(Beginning of Given records)

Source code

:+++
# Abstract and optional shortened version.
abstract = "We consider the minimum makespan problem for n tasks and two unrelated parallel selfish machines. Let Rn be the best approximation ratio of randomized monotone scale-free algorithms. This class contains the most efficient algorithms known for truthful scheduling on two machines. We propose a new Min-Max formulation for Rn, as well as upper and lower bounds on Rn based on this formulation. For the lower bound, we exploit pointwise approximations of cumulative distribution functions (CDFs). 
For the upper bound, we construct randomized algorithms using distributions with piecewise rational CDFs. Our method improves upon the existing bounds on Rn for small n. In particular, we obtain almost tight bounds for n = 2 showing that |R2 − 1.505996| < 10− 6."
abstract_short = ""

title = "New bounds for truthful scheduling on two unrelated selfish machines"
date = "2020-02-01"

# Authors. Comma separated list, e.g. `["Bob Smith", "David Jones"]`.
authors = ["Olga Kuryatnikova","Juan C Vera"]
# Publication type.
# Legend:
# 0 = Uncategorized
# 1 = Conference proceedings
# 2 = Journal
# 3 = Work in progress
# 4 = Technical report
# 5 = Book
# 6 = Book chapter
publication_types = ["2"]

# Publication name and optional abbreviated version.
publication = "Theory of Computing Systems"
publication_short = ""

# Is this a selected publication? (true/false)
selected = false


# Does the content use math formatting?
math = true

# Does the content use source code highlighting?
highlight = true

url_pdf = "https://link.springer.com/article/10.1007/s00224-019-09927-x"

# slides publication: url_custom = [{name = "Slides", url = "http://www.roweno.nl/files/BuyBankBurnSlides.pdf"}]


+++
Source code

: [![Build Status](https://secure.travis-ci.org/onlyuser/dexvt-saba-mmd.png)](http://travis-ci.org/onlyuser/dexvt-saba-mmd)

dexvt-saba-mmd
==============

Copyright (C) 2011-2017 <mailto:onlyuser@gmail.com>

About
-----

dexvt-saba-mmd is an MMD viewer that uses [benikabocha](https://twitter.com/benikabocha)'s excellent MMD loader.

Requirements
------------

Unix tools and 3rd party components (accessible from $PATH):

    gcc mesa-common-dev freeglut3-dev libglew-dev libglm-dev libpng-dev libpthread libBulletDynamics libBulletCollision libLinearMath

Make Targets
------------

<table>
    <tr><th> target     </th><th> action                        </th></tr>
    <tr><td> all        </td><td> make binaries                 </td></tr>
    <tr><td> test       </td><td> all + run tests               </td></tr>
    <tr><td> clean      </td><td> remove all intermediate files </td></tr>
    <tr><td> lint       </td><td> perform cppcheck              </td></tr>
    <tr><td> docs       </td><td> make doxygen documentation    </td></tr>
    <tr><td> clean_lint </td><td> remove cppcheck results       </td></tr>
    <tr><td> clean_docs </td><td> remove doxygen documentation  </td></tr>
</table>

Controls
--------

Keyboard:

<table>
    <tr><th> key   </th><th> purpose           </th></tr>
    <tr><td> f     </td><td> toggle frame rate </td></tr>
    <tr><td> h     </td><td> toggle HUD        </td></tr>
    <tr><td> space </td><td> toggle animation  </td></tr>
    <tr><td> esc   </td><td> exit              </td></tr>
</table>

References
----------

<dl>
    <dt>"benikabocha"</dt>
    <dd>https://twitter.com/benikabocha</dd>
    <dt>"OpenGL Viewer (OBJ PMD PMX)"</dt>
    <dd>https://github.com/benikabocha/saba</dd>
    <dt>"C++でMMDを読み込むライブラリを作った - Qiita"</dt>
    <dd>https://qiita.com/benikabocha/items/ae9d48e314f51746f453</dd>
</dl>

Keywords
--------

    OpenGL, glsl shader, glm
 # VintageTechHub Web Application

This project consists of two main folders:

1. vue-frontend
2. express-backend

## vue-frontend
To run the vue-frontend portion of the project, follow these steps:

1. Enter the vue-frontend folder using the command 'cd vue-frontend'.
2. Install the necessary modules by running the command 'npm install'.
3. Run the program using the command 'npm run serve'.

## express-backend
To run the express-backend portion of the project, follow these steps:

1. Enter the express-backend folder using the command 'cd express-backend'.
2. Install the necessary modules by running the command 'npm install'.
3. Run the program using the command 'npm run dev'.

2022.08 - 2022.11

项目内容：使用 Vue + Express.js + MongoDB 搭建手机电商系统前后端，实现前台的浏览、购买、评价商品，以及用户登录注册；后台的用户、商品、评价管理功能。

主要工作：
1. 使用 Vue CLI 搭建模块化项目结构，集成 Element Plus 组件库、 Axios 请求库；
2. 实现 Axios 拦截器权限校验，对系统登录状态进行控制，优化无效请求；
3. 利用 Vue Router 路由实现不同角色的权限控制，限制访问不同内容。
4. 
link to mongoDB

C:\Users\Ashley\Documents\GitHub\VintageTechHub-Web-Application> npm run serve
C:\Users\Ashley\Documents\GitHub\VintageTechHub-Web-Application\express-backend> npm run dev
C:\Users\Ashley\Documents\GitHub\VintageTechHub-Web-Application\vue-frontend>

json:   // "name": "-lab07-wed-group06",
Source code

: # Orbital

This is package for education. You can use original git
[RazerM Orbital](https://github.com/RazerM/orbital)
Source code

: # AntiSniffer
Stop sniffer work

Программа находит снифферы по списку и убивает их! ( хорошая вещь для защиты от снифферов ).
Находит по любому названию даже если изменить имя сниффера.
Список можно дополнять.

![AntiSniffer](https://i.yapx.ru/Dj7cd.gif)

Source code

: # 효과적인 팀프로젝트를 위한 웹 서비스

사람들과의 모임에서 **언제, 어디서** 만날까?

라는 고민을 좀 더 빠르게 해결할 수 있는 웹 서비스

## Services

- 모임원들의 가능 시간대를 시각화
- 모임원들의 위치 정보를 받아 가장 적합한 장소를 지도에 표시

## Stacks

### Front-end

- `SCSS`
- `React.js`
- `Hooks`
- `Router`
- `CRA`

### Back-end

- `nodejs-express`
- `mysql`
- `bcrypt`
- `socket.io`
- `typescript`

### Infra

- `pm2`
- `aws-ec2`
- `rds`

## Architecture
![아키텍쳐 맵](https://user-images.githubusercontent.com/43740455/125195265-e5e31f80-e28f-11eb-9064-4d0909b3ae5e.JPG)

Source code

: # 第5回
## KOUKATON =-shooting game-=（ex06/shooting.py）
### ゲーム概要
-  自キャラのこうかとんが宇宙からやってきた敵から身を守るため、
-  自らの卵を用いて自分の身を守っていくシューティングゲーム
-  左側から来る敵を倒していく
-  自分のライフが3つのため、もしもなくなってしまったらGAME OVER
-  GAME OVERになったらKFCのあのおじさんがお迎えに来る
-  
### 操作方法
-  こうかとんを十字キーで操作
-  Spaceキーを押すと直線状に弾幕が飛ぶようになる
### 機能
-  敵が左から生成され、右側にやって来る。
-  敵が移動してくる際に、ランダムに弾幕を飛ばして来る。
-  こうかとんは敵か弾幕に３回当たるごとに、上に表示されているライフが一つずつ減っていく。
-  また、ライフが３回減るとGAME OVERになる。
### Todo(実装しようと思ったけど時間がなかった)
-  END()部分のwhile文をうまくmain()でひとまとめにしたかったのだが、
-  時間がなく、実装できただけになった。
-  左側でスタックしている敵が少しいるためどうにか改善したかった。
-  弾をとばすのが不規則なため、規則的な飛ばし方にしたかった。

(End of Given records)

Try it> Write out every one of the records above again, word for word and line by line, with nothing changed.

Exercise response>
Source code

:+++
# Abstract and optional shortened version.
abstract = "We consider the minimum makespan problem for n tasks and two unrelated parallel selfish machines. Let Rn be the best approximation ratio of randomized monotone scale-free algorithms. This class contains the most efficient algorithms known for truthful scheduling on two machines. We propose a new Min-Max formulation for Rn, as well as upper and lower bounds on Rn based on this formulation. For the lower bound, we exploit pointwise approximations of cumulative distribution functions (CDFs). 
For the upper bound, we construct randomized algorithms using distributions with piecewise rational CDFs. Our method improves upon the existing bounds on Rn for small n. In particular, we obtain almost tight bounds for n = 2 showing that |R2 − 1.505996| < 10− 6."
abstract_short = ""

title = "New bounds for truthful scheduling on two unrelated selfish machines"
date = "2020-02-01"

# Authors. Comma separated list, e.g. `["Bob Smith", "David Jones"]`.
authors = ["Olga Kuryatnikova","Juan C Vera"]
# Publication type.
# Legend:
# 0 = Uncategorized
# 1 = Conference proceedings
# 2 = Journal
# 3 = Work in progress
# 4 = Technical report
# 5 = Book
# 6 = Book chapter
publication_types = ["2"]

# Publication name and optional abbreviated version.
publication = "Theory of Computing Systems"
publication_short = ""

# Is this a selected publication? (true/false)
selected = false


# Does the content use math formatting?
math = true

# Does the content use source code highlighting?
highlight = true

url_pdf = "https://link.springer.com/article/10.1007/s00224-019-09927-x"

# slides publication: url_custom = [{name = "Slides", url = "http://www.roweno.nl/files/BuyBankBurnSlides.pdf"}]


+++
Source code

: [![Build Status](https://secure.travis-ci.org/onlyuser/dexvt-saba-mmd.png)](http://travis-ci.org/onlyuser/dexvt-saba-mmd)

dexvt-saba-mmd
==============

Copyright (C) 2011-2017 <mailto:onlyuser@gmail.com>

About
-----

dexvt-saba-mmd is an MMD viewer that uses [benikabocha](https://twitter.com/benikabocha)'s excellent MMD loader.

Requirements
------------

Unix tools and 3rd party components (accessible from $PATH):

    gcc mesa-common-dev freeglut3-dev libglew-dev libglm-dev libpng-dev libpthread libBulletDynamics libBulletCollision libLinearMath

Make Targets
------------

<table>
    <tr><th> target     </th><th> action                        </th></tr>
    <tr><td> all        </td><td> make binaries                 </td></tr>
    <tr><td> test       </td><td> all + run tests               </td></tr>
    <tr><td> clean      </td><td> remove all intermediate files </td></tr>
    <tr><td> lint       </td><td> perform cppcheck              </td></tr>
    <tr><td> docs       </td><td> make doxygen documentation    </td></tr>
    <tr><td> clean_lint </td><td> remove cppcheck results       </td></tr>
    <tr><td> clean_docs </td><td> remove doxygen documentation  </td></tr>
</table>

Controls
--------

Keyboard:

<table>
    <tr><th> key   </th><th> purpose           </th></tr>
    <tr><td> f     </td><td> toggle frame rate </td></tr>
    <tr><td> h     </td><td> toggle HUD        </td></tr>
    <tr><td> space </td><td> toggle animation  </td></tr>
    <tr><td> esc   </td><td> exit              </td></tr>
</table>

References
----------

<dl>
    <dt>"benikabocha"</dt>
    <dd>https://twitter.com/benikabocha</dd>
    <dt>"OpenGL Viewer (OBJ PMD PMX)"</dt>
    <dd>https://github.com/benikabocha/saba</dd>
    <dt>"C++でMMDを読み込むライブラリを作った - Qiita"</dt>
    <dd>https://qiita.com/benikabocha/items/ae9d48e314f51746f453</dd>
</dl>

Keywords
--------

    OpenGL, glsl shader, glm
 # VintageTechHub Web Application

This project consists of two main folders:

1. vue-frontend
2. express-backend

## vue-frontend
To run the vue-frontend portion of the project, follow these steps:

1. Enter the vue-frontend folder using the command 'cd vue-frontend'.
2. Install the necessary modules by running the command 'npm install'.
3. Run the program using the command 'npm run serve'.

## express-backend
To run the express-backend portion of the project, follow these steps:

1. Enter the express-backend folder using the command 'cd express-backend'.
2. Install the necessary modules by running the command 'npm install'.
3. Run the program using the command 'npm run dev'.

2022.08 - 2022.11

项目内容：使用 Vue + Express.js + MongoDB 搭建手机电商系统前后端，实现前台的浏览、购买、评价商品，以及用户登录注册；后台的用户、商品、评价管理功能。

主要工作：
1. 使用 Vue CLI 搭建模块化项目结构，集成 Element Plus 组件库、 Axios 请求库；
2. 实现 Axios 拦截器权限校验，对系统登录状态进行控制，优化无效请求；
3. 利用 Vue Router 路由实现不同角色的权限控制，限制访问不同内容。
4. 
link to mongoDB

C:\Users\Ashley\Documents\GitHub\VintageTechHub-Web-Application> npm run serve
C:\Users\Ashley\Documents\GitHub\VintageTechHub-Web-Application\express-backend> npm run dev
C:\Users\Ashley\Documents\GitHub\VintageTechHub-Web-Application\vue-frontend>

json:   // "name": "-lab07-wed-group06",
Source code

: # Orbital

This is package for education. You can use original git
[RazerM Orbital](https://github.com/RazerM/orbital)
Source code

: # AntiSniffer
Stop sniffer work

Программа находит снифферы по списку и убивает их! ( хорошая вещь для защиты от снифферов ).
Находит по любому названию даже если изменить имя сниффера.
Список можно дополнять.

![AntiSniffer](https://i.yapx.ru/Dj7cd.gif)

Source code

: # 효과적인 팀프로젝트를 위한 웹 서비스

사람들과의 모임에서 **언제, 어디서** 만날까?

라는 고민을 좀 더 빠르게 해결할 수 있는 웹 서비스

## Services

- 모임원들의 가능 시간대를 시각화
- 모임원들의 위치 정보를 받아 가장 적합한 장소를 지도에 표시

## Stacks

### Front-end

- `SCSS`
- `React.js`
- `Hooks`
- `Router`
- `CRA`

### Back-end

- `nodejs-express`
- `mysql`
- `bcrypt`
- `socket.io`
- `typescript`

### Infra

- `pm2`
- `aws-ec2`
- `rds`

## Architecture
![아키텍쳐 맵](https://user-images.githubusercontent.com/43740455/125195265-e5e31f80-e28f-11eb-9064-4d0909b3ae5e.JPG)

Source code

: # 第5回
## KOUKATON =-shooting game-=（ex06/shooting.py）
### ゲーム概要
-  自キャラのこうかとんが宇宙からやってきた敵から身を守るため、
-  自らの卵を用いて自分の身を守っていくシューティングゲーム
-  左側から来る敵を倒していく
-  自分のライフが3つのため、もしもなくなってしまったらGAME OVER
-  GAME OVERになったらKFCのあのおじさんがお迎えに来る
-  
### 操作方法
-  こうかとんを十字キーで操作
-  Spaceキーを押すと直線状に弾幕が飛ぶようになる
### 機能
-  敵が左から生成され、右側にやって来る。
-  敵が移動してくる際に、ランダムに弾幕を飛ばして来る。
-  こうかとんは敵か弾幕に３回当たるごとに、上に表示されているライフが一つずつ減っていく。
-  また、ライフが３回減るとGAME OVERになる。
### Todo(実装しようと思ったけど時間がなかった)
-  END()部分のwhile文をうまくmain()でひとまとめにしたかったのだが、
-  時間がなく、実装できただけになった。
-  左側でスタックしている敵が少しいるためどうにか改善したかった。
-  弾をとばすのが不規則なため、規則的な飛ばし方にしたかった。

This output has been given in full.